PASSAGE SHOWN:

The 2020 ATP Finals (also known as the 2020 Nitto ATP Finals for sponsorship reasons) was a men's tennis tournament played at the O2 Arena in London, United Kingdom, from 15 to 22 November 2020. It was the season-ending event for the highest-ranked singles players and doubles teams on the 2020 ATP Tour. This was the final year that London hosted the event. On 14 August 2020, it was announced the tournament would be held without spectators in attendance following guidelines imposed due to the COVID-19 pandemic in the United Kingdom.

The tournament took place from 15 to 22 November at the O2 Arena in London, United Kingdom. It was the 51st edition of the tournament (46th in doubles). The tournament was run by the Association of Tennis Professionals (ATP) and was part of the 2020 ATP Tour. The event took place on indoor hard courts. It served as the season-ending championships for players on the ATP Tour.

In singles (and in doubles with teams in place of individual players), the eight players who qualified for the event were split into two groups of four. During this stage, players competed in a round-robin format. The two players in each group with the best results, including head-to-head records, progressed to the semifinals, where the winners of a group faced the runners-up of the other group. This stage, however, was a knock-out stage.

Champions

Singles

 Daniil Medvedev def.  Dominic Thiem, 4–6, 7–6(7–2), 6–4.

Doubles

 Wesley Koolhof /  Nikola Mektić def.  Jürgen Melzer /  Édouard Roger-Vasselin 6–2, 3–6, [10–5].

Day-by-day summaries

Singles group

Doubles group

Format

The ATP Finals had a round-robin format, with eight players/teams divided into two groups of four. The eight seeds were determined by the ATP rankings and ATP Doubles Team Rankings on the Monday after the last ATP Tour tournament of the calendar year. All singles matches, including the final, were best of three sets with tie-breaks in each set including the third. All doubles matches were two sets (no ad) and a Match Tie-break.

Points and prize money
The ATP Finals currently (2020) rewards the following points and prize money, per victory:

 RR is the points or prize money won in the round robin stage.

WORK ORDER 1: According to the 2020 ATP Finals passage, on what date was it announced that the tournament would be held without spectators?
WORK ORDER 2: For each statement, say whether it agrees with the 2020 ATP Finals passage, and quote the words that decide it. (a) The event was played on indoor hard courts. (b) Every doubles match was played as best of three full sets. (c) The 2020 event was the 51st edition in doubles.
WORK ORDER 3: From the 2020 ATP Finals passage, extract the part that begins at the words "Doubles group" and stops after the words "round robin stage.".

RECORDS SHOWN:
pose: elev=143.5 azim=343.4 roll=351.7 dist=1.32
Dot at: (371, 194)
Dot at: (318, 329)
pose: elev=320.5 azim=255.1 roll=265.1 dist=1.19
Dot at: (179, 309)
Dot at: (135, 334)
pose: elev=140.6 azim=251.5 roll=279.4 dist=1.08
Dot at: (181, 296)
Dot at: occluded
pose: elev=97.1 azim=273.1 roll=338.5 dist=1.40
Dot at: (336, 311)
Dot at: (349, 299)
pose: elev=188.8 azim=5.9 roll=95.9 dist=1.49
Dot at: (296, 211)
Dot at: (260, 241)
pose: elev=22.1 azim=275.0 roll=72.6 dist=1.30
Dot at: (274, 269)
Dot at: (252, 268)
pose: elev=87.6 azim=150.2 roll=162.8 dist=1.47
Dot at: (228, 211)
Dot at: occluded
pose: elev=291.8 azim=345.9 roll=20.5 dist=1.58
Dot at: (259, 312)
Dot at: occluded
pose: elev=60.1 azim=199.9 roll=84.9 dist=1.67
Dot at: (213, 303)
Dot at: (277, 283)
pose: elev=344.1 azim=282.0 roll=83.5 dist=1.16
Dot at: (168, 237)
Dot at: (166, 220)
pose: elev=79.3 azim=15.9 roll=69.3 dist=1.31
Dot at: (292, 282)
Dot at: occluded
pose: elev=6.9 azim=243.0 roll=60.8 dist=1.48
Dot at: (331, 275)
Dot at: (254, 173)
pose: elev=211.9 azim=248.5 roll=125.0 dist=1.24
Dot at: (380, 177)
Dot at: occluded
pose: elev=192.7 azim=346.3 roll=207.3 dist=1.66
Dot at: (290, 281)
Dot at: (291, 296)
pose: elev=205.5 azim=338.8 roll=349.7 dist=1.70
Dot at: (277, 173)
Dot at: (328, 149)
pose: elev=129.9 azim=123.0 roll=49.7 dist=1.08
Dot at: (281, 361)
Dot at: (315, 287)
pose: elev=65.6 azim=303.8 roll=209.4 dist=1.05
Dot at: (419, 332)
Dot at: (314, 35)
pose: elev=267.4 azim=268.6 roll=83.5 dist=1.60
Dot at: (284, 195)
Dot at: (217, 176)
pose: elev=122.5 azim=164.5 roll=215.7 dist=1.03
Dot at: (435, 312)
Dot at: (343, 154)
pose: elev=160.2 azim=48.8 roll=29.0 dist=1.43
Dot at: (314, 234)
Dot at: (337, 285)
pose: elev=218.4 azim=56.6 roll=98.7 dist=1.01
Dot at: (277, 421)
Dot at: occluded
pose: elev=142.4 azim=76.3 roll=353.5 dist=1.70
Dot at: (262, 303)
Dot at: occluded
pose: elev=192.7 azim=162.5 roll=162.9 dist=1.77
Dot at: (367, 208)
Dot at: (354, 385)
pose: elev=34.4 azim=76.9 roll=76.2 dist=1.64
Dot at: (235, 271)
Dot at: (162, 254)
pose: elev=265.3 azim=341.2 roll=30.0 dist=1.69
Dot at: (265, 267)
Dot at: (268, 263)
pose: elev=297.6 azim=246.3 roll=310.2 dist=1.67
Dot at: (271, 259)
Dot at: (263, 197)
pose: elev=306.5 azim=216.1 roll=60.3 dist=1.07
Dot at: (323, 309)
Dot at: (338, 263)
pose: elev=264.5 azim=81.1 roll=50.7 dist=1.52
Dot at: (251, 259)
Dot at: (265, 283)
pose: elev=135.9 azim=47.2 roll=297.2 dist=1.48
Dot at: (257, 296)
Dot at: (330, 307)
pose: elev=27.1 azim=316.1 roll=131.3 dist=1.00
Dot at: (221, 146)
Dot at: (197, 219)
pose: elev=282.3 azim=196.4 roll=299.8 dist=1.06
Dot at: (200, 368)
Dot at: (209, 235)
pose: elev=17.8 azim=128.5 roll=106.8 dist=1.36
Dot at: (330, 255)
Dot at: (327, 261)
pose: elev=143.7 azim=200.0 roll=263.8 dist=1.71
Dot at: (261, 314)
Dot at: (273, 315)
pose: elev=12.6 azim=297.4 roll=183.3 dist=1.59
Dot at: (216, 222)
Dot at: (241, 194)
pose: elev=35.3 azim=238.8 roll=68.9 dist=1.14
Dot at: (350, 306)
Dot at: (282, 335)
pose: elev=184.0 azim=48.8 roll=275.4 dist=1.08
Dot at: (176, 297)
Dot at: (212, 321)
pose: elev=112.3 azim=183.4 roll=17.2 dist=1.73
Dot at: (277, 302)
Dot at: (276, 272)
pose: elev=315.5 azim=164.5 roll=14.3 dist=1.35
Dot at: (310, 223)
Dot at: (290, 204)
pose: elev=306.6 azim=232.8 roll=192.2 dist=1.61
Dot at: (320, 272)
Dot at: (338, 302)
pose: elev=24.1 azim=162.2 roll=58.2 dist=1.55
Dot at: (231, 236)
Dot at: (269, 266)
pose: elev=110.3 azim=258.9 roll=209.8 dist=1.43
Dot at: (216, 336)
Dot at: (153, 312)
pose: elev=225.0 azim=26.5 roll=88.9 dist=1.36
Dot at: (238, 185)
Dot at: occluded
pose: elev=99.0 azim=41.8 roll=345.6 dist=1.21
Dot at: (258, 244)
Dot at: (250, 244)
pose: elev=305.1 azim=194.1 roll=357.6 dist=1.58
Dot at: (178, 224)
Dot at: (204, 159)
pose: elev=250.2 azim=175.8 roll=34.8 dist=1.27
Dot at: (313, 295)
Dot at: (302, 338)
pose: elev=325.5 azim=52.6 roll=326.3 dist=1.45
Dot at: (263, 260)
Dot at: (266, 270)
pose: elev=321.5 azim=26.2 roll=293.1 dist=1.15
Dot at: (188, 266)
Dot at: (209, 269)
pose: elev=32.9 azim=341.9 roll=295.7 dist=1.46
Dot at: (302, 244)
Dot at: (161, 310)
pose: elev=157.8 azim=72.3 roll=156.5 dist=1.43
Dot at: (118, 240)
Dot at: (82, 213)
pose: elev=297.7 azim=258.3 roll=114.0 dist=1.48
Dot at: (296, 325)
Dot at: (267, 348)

WORKED SOLUTION 1: 14 August 2020

WORKED SOLUTION 2:
(a) Yes: "The event took place on indoor hard courts."
(b) No: "All doubles matches were two sets (no ad) and a Match Tie-break."
(c) No: "It was the 51st edition of the tournament (46th in doubles)."

WORKED SOLUTION 3:
Doubles group

Format

The ATP Finals had a round-robin format, with eight players/teams divided into two groups of four. The eight seeds were determined by the ATP rankings and ATP Doubles Team Rankings on the Monday after the last ATP Tour tournament of the calendar year. All singles matches, including the final, were best of three sets with tie-breaks in each set including the third. All doubles matches were two sets (no ad) and a Match Tie-break.

Points and prize money
The ATP Finals currently (2020) rewards the following points and prize money, per victory:

 RR is the points or prize money won in the round robin stage.